- **REQUEST**: Please repeat exactly the lines below from the one containing "mug: none [405,192,473,242]" down to the one containing "decorative plate: none", both included, and nothing else.

*** DATA FOR PROCESSING

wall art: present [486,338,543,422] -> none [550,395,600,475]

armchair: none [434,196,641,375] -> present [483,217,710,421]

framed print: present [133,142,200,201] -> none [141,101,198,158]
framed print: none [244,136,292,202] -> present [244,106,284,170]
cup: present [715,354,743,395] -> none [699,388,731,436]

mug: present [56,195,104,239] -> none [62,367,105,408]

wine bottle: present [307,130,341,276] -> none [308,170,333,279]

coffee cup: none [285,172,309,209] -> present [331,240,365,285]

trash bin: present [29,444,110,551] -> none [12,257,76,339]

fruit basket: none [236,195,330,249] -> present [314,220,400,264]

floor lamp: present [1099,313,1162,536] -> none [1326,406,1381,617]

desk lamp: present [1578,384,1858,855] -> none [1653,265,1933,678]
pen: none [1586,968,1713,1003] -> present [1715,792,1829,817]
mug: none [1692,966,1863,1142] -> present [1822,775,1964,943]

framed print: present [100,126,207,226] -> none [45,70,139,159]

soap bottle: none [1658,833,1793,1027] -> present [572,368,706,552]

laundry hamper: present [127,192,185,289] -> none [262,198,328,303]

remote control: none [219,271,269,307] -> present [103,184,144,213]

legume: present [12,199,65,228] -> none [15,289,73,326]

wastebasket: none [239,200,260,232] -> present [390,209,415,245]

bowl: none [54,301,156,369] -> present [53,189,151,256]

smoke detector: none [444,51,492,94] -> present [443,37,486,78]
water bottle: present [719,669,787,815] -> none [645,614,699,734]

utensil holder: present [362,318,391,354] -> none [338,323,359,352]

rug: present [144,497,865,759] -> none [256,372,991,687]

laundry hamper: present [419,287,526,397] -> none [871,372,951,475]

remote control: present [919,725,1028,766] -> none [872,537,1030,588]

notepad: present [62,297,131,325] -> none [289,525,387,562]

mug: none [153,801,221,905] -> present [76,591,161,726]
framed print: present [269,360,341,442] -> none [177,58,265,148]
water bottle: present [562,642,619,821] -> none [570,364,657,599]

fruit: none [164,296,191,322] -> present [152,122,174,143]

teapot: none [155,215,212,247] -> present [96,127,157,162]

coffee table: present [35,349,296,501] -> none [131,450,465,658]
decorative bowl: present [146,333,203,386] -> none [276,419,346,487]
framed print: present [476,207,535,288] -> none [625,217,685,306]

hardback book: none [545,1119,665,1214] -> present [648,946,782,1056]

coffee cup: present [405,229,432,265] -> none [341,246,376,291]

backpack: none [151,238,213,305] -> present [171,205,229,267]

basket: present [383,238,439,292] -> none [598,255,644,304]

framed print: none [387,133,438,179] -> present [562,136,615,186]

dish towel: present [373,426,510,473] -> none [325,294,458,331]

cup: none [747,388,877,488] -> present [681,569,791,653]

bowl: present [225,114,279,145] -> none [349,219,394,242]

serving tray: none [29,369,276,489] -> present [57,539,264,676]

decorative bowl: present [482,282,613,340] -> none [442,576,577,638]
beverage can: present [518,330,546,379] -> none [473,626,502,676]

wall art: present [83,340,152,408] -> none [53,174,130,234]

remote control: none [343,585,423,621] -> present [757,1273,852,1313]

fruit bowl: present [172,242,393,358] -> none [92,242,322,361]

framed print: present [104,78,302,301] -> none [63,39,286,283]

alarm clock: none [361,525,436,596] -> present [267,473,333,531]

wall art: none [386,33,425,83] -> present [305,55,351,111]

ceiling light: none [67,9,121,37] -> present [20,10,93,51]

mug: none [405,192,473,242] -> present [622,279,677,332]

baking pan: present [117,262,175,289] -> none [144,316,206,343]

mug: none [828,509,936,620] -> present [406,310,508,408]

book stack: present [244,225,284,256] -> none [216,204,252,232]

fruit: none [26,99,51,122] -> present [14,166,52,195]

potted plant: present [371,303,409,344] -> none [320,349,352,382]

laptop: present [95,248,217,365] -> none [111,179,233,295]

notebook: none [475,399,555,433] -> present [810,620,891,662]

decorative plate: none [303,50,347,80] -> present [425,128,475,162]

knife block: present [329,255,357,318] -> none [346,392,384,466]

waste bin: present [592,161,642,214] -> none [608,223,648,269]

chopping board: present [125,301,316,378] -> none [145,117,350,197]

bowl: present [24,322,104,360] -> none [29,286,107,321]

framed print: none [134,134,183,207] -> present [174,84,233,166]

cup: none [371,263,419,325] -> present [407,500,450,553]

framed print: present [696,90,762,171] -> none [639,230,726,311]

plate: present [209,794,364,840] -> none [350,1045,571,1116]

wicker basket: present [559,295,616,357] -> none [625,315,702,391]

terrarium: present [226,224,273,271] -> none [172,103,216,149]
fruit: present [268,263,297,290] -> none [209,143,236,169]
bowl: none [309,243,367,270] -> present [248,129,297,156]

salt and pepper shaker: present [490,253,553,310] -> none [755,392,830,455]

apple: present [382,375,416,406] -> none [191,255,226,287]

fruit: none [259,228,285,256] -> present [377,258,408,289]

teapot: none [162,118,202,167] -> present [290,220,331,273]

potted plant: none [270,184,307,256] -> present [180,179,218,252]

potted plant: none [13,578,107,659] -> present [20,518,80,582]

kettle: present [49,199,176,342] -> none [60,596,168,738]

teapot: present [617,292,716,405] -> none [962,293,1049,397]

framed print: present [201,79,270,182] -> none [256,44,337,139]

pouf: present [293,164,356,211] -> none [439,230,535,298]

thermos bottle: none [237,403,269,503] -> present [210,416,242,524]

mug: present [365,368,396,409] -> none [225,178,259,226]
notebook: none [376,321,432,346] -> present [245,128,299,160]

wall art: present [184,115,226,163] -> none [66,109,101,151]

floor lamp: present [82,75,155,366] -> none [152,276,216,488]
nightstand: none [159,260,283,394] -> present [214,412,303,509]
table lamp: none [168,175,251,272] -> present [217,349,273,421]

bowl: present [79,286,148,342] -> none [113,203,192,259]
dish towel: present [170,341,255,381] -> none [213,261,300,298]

******

- **YOUR SOLUTION**:
mug: none [405,192,473,242] -> present [622,279,677,332]

baking pan: present [117,262,175,289] -> none [144,316,206,343]

mug: none [828,509,936,620] -> present [406,310,508,408]

book stack: present [244,225,284,256] -> none [216,204,252,232]

fruit: none [26,99,51,122] -> present [14,166,52,195]

potted plant: present [371,303,409,344] -> none [320,349,352,382]

laptop: present [95,248,217,365] -> none [111,179,233,295]

notebook: none [475,399,555,433] -> present [810,620,891,662]

decorative plate: none [303,50,347,80] -> present [425,128,475,162]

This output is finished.